■ **Extract provided**
- - -
The urban press widely reported several aspects of the story, and the Wall Street Journal focused heavily on the fact that the causes of the illness outbreaks are and may remain a mystery and that the hunt for the source of the safety problems was far from smooth. Chipotle’s team “sometimes was at odds with the CDC,” the Journal said. Chipotle executives publicly complained that the CDC was issuing too many updates. The CDC, in turn, bristled at Chipotle’s going public with statements such as company official’s mid-January suggestion that the agency could soon declare the outbreaks over.”

Behind the scenes, Chipotle also disagreed with health officials about the E. coli’s likely source, the Journal said. Early on, the federal officials leaned toward produce while the company argued that the contamination most likely came from Australian beef and then spread to other ingredients through “improper handling.” The company in 2014 began importing grass-fed beef to meet its demand for “responsibly raised” meat.
- - -
For each statement, say yes or no as to whether it agrees with the passage on Chipotle, and quote the words from the passage that settle it: (a) The CDC complained that Chipotle was issuing too many updates. (b) Early on, federal officials leaned toward produce as the source of the E. coli. (c) Chipotle began importing grass-fed beef in 2014.

Data drawn from a collection:
- - -
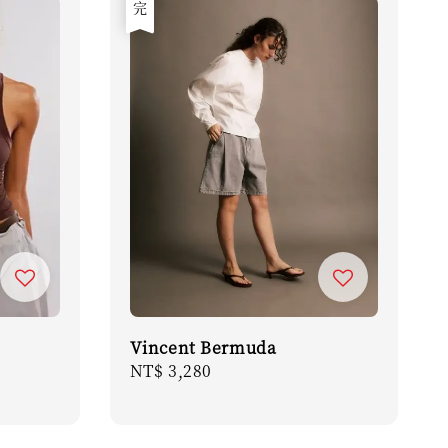
售完
Vincent Bermuda
Regular
NT$ 3,280
price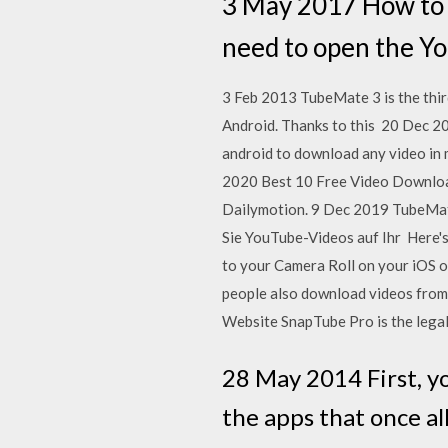
3 May 2017 How to d
need to open the Yo
3 Feb 2013 TubeMate 3 is the thir
Android. Thanks to this 20 Dec 20
android to download any video in 
2020 Best 10 Free Video Downloade
Dailymotion. 9 Dec 2019 TubeMa
Sie YouTube-Videos auf Ihr Here'
to your Camera Roll on your iOS or
people also download videos from 
Website SnapTube Pro is the lega
28 May 2014 First, yo
the apps that once a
- - -
■ **Output for this exercise**
(a) No: "Chipotle executives publicly complained that the CDC was issuing too many updates."
(b) Yes: "Early on, the federal officials leaned toward produce"
(c) Yes: "The company in 2014 began importing grass-fed beef"